EXERCISE INPUTS:
◇ ◇ ◇ ◇ ◇ ◇ ◇

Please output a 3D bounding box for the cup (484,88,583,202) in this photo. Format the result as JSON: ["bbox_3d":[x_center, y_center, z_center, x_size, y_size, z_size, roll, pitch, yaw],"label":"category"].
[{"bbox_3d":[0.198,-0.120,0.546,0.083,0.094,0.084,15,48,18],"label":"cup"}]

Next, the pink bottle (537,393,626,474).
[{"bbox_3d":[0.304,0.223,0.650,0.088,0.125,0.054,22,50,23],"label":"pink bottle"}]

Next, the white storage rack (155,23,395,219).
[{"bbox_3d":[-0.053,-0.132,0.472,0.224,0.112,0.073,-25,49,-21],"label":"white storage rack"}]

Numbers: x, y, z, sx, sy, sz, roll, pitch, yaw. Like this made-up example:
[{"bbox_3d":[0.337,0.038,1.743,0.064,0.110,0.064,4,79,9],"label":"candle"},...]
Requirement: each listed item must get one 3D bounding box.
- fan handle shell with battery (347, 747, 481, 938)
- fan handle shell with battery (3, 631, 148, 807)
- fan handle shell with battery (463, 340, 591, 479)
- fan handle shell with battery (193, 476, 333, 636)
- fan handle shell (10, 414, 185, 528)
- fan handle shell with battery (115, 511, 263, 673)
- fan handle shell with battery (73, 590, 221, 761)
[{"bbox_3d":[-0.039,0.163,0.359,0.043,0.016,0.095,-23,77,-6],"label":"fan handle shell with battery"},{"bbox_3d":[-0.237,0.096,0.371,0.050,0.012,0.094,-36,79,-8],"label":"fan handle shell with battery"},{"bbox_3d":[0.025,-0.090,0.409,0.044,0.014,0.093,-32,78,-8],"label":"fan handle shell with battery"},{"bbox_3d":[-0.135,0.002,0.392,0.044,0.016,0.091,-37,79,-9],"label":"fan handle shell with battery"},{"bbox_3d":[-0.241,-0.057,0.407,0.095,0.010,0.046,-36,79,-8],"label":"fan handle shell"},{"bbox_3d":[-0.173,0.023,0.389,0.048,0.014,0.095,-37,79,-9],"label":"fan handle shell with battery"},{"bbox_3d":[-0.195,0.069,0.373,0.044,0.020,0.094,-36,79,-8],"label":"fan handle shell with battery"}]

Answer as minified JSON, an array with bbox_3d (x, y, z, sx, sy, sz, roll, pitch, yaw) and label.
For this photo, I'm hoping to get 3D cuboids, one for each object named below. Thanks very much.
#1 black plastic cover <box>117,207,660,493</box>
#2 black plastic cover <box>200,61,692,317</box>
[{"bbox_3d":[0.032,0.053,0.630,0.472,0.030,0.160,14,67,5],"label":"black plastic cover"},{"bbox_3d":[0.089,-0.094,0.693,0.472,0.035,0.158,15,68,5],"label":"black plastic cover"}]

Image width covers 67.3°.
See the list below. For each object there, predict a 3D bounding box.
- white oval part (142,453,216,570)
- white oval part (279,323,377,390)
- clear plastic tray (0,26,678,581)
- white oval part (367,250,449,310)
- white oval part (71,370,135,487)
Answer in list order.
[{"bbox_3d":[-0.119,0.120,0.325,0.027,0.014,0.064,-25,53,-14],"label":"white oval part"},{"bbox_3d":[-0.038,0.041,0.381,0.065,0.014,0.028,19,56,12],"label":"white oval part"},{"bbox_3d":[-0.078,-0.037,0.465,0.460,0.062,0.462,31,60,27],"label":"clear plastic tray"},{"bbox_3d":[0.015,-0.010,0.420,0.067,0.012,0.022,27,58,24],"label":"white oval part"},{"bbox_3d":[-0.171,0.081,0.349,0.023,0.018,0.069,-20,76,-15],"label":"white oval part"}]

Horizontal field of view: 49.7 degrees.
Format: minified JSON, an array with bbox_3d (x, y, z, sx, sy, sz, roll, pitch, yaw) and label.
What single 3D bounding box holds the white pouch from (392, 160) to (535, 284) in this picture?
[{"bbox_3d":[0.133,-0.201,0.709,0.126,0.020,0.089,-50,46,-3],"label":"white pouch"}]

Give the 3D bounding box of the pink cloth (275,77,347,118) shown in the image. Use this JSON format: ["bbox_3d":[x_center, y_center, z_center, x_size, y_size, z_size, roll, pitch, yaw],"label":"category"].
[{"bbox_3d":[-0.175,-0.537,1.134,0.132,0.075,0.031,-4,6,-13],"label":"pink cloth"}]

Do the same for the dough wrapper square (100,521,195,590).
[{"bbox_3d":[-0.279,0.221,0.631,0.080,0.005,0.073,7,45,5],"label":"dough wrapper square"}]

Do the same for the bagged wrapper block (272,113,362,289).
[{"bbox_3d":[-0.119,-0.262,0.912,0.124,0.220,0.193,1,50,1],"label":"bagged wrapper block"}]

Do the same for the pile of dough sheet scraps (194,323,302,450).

◇ ◇ ◇ ◇ ◇ ◇ ◇

WORK ITEM: Write down every line of the data exactly as it appears above.

WRITTEN SOLUTION:
Please output a 3D bounding box for the cup (484,88,583,202) in this photo. Format the result as JSON: ["bbox_3d":[x_center, y_center, z_center, x_size, y_size, z_size, roll, pitch, yaw],"label":"category"].
[{"bbox_3d":[0.198,-0.120,0.546,0.083,0.094,0.084,15,48,18],"label":"cup"}]

Next, the pink bottle (537,393,626,474).
[{"bbox_3d":[0.304,0.223,0.650,0.088,0.125,0.054,22,50,23],"label":"pink bottle"}]

Next, the white storage rack (155,23,395,219).
[{"bbox_3d":[-0.053,-0.132,0.472,0.224,0.112,0.073,-25,49,-21],"label":"white storage rack"}]

Numbers: x, y, z, sx, sy, sz, roll, pitch, yaw. Like this made-up example:
[{"bbox_3d":[0.337,0.038,1.743,0.064,0.110,0.064,4,79,9],"label":"candle"},...]
Requirement: each listed item must get one 3D bounding box.
- fan handle shell with battery (347, 747, 481, 938)
- fan handle shell with battery (3, 631, 148, 807)
- fan handle shell with battery (463, 340, 591, 479)
- fan handle shell with battery (193, 476, 333, 636)
- fan handle shell (10, 414, 185, 528)
- fan handle shell with battery (115, 511, 263, 673)
- fan handle shell with battery (73, 590, 221, 761)
[{"bbox_3d":[-0.039,0.163,0.359,0.043,0.016,0.095,-23,77,-6],"label":"fan handle shell with battery"},{"bbox_3d":[-0.237,0.096,0.371,0.050,0.012,0.094,-36,79,-8],"label":"fan handle shell with battery"},{"bbox_3d":[0.025,-0.090,0.409,0.044,0.014,0.093,-32,78,-8],"label":"fan handle shell with battery"},{"bbox_3d":[-0.135,0.002,0.392,0.044,0.016,0.091,-37,79,-9],"label":"fan handle shell with battery"},{"bbox_3d":[-0.241,-0.057,0.407,0.095,0.010,0.046,-36,79,-8],"label":"fan handle shell"},{"bbox_3d":[-0.173,0.023,0.389,0.048,0.014,0.095,-37,79,-9],"label":"fan handle shell with battery"},{"bbox_3d":[-0.195,0.069,0.373,0.044,0.020,0.094,-36,79,-8],"label":"fan handle shell with battery"}]

Answer as minified JSON, an array with bbox_3d (x, y, z, sx, sy, sz, roll, pitch, yaw) and label.
For this photo, I'm hoping to get 3D cuboids, one for each object named below. Thanks very much.
#1 black plastic cover <box>117,207,660,493</box>
#2 black plastic cover <box>200,61,692,317</box>
[{"bbox_3d":[0.032,0.053,0.630,0.472,0.030,0.160,14,67,5],"label":"black plastic cover"},{"bbox_3d":[0.089,-0.094,0.693,0.472,0.035,0.158,15,68,5],"label":"black plastic cover"}]

Image width covers 67.3°.
See the list below. For each object there, predict a 3D bounding box.
- white oval part (142,453,216,570)
- white oval part (279,323,377,390)
- clear plastic tray (0,26,678,581)
- white oval part (367,250,449,310)
- white oval part (71,370,135,487)
Answer in list order.
[{"bbox_3d":[-0.119,0.120,0.325,0.027,0.014,0.064,-25,53,-14],"label":"white oval part"},{"bbox_3d":[-0.038,0.041,0.381,0.065,0.014,0.028,19,56,12],"label":"white oval part"},{"bbox_3d":[-0.078,-0.037,0.465,0.460,0.062,0.462,31,60,27],"label":"clear plastic tray"},{"bbox_3d":[0.015,-0.010,0.420,0.067,0.012,0.022,27,58,24],"label":"white oval part"},{"bbox_3d":[-0.171,0.081,0.349,0.023,0.018,0.069,-20,76,-15],"label":"white oval part"}]

Horizontal field of view: 49.7 degrees.
Format: minified JSON, an array with bbox_3d (x, y, z, sx, sy, sz, roll, pitch, yaw) and label.
What single 3D bounding box holds the white pouch from (392, 160) to (535, 284) in this picture?
[{"bbox_3d":[0.133,-0.201,0.709,0.126,0.020,0.089,-50,46,-3],"label":"white pouch"}]

Give the 3D bounding box of the pink cloth (275,77,347,118) shown in the image. Use this JSON format: ["bbox_3d":[x_center, y_center, z_center, x_size, y_size, z_size, roll, pitch, yaw],"label":"category"].
[{"bbox_3d":[-0.175,-0.537,1.134,0.132,0.075,0.031,-4,6,-13],"label":"pink cloth"}]

Do the same for the dough wrapper square (100,521,195,590).
[{"bbox_3d":[-0.279,0.221,0.631,0.080,0.005,0.073,7,45,5],"label":"dough wrapper square"}]

Do the same for the bagged wrapper block (272,113,362,289).
[{"bbox_3d":[-0.119,-0.262,0.912,0.124,0.220,0.193,1,50,1],"label":"bagged wrapper block"}]

Do the same for the pile of dough sheet scraps (194,323,302,450).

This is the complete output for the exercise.